▶ _ASSIGNMENT_
Every line below needs to be reproduced exactly.

(Entries taken from a collection)
————

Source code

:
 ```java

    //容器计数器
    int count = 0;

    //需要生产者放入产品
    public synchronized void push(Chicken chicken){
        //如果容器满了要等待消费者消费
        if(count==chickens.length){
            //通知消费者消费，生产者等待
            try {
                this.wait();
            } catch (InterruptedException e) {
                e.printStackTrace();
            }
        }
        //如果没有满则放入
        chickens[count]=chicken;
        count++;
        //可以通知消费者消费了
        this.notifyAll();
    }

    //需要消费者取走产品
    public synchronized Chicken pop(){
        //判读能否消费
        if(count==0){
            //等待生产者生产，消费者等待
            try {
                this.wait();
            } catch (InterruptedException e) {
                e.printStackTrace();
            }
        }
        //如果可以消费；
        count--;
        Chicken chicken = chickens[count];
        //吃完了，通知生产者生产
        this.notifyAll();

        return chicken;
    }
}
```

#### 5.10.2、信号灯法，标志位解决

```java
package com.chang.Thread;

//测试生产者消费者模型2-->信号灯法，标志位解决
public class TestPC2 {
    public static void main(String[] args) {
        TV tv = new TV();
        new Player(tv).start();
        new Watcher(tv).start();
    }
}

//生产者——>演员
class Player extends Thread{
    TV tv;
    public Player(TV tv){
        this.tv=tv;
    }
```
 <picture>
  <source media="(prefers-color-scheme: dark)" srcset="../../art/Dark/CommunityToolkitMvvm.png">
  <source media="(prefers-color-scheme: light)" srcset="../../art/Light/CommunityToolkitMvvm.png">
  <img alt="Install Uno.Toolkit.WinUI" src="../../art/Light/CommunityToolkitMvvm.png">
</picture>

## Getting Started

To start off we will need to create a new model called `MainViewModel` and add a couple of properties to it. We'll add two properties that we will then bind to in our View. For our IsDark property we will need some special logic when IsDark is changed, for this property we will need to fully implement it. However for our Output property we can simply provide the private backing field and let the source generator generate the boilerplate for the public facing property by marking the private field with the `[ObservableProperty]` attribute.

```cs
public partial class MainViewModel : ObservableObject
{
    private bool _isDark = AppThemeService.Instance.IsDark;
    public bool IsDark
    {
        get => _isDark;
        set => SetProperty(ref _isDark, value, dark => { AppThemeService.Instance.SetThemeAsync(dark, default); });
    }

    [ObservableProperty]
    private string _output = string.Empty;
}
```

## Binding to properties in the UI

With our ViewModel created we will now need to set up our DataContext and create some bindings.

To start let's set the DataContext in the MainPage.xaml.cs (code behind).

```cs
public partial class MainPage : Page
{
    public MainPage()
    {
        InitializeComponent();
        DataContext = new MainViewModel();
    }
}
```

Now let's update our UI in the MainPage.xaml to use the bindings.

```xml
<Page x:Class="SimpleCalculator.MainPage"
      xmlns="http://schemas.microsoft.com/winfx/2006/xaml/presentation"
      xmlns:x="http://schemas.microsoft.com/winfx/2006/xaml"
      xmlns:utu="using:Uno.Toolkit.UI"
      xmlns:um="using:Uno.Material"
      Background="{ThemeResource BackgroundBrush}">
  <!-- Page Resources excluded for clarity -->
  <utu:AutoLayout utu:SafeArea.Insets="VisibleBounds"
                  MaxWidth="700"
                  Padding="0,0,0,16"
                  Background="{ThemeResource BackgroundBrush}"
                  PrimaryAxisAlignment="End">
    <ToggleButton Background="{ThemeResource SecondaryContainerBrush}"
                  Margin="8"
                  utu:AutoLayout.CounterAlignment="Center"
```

————

▶ _EXERCISE OUTPUT_
Source code

:
 ```java

    //容器计数器
    int count = 0;

    //需要生产者放入产品
    public synchronized void push(Chicken chicken){
        //如果容器满了要等待消费者消费
        if(count==chickens.length){
            //通知消费者消费，生产者等待
            try {
                this.wait();
            } catch (InterruptedException e) {
                e.printStackTrace();
            }
        }
        //如果没有满则放入
        chickens[count]=chicken;
        count++;
        //可以通知消费者消费了
        this.notifyAll();
    }

    //需要消费者取走产品
    public synchronized Chicken pop(){
        //判读能否消费
        if(count==0){
            //等待生产者生产，消费者等待
            try {
                this.wait();
            } catch (InterruptedException e) {
                e.printStackTrace();
            }
        }
        //如果可以消费；
        count--;
        Chicken chicken = chickens[count];
        //吃完了，通知生产者生产
        this.notifyAll();

        return chicken;
    }
}
```

#### 5.10.2、信号灯法，标志位解决

```java
package com.chang.Thread;

//测试生产者消费者模型2-->信号灯法，标志位解决
public class TestPC2 {
    public static void main(String[] args) {
        TV tv = new TV();
        new Player(tv).start();
        new Watcher(tv).start();
    }
}

//生产者——>演员
class Player extends Thread{
    TV tv;
    public Player(TV tv){
        this.tv=tv;
    }
```
 <picture>
  <source media="(prefers-color-scheme: dark)" srcset="../../art/Dark/CommunityToolkitMvvm.png">
  <source media="(prefers-color-scheme: light)" srcset="../../art/Light/CommunityToolkitMvvm.png">
  <img alt="Install Uno.Toolkit.WinUI" src="../../art/Light/CommunityToolkitMvvm.png">
</picture>

## Getting Started

To start off we will need to create a new model called `MainViewModel` and add a couple of properties to it. We'll add two properties that we will then bind to in our View. For our IsDark property we will need some special logic when IsDark is changed, for this property we will need to fully implement it. However for our Output property we can simply provide the private backing field and let the source generator generate the boilerplate for the public facing property by marking the private field with the `[ObservableProperty]` attribute.

```cs
public partial class MainViewModel : ObservableObject
{
    private bool _isDark = AppThemeService.Instance.IsDark;
    public bool IsDark
    {
        get => _isDark;
        set => SetProperty(ref _isDark, value, dark => { AppThemeService.Instance.SetThemeAsync(dark, default); });
    }

    [ObservableProperty]
    private string _output = string.Empty;
}
```

## Binding to properties in the UI

With our ViewModel created we will now need to set up our DataContext and create some bindings.

To start let's set the DataContext in the MainPage.xaml.cs (code behind).

```cs
public partial class MainPage : Page
{
    public MainPage()
    {
        InitializeComponent();
        DataContext = new MainViewModel();
    }
}
```

Now let's update our UI in the MainPage.xaml to use the bindings.

```xml
<Page x:Class="SimpleCalculator.MainPage"
      xmlns="http://schemas.microsoft.com/winfx/2006/xaml/presentation"
      xmlns:x="http://schemas.microsoft.com/winfx/2006/xaml"
      xmlns:utu="using:Uno.Toolkit.UI"
      xmlns:um="using:Uno.Material"
      Background="{ThemeResource BackgroundBrush}">
  <!-- Page Resources excluded for clarity -->
  <utu:AutoLayout utu:SafeArea.Insets="VisibleBounds"
                  MaxWidth="700"
                  Padding="0,0,0,16"
                  Background="{ThemeResource BackgroundBrush}"
                  PrimaryAxisAlignment="End">
    <ToggleButton Background="{ThemeResource SecondaryContainerBrush}"
                  Margin="8"
                  utu:AutoLayout.CounterAlignment="Center"
```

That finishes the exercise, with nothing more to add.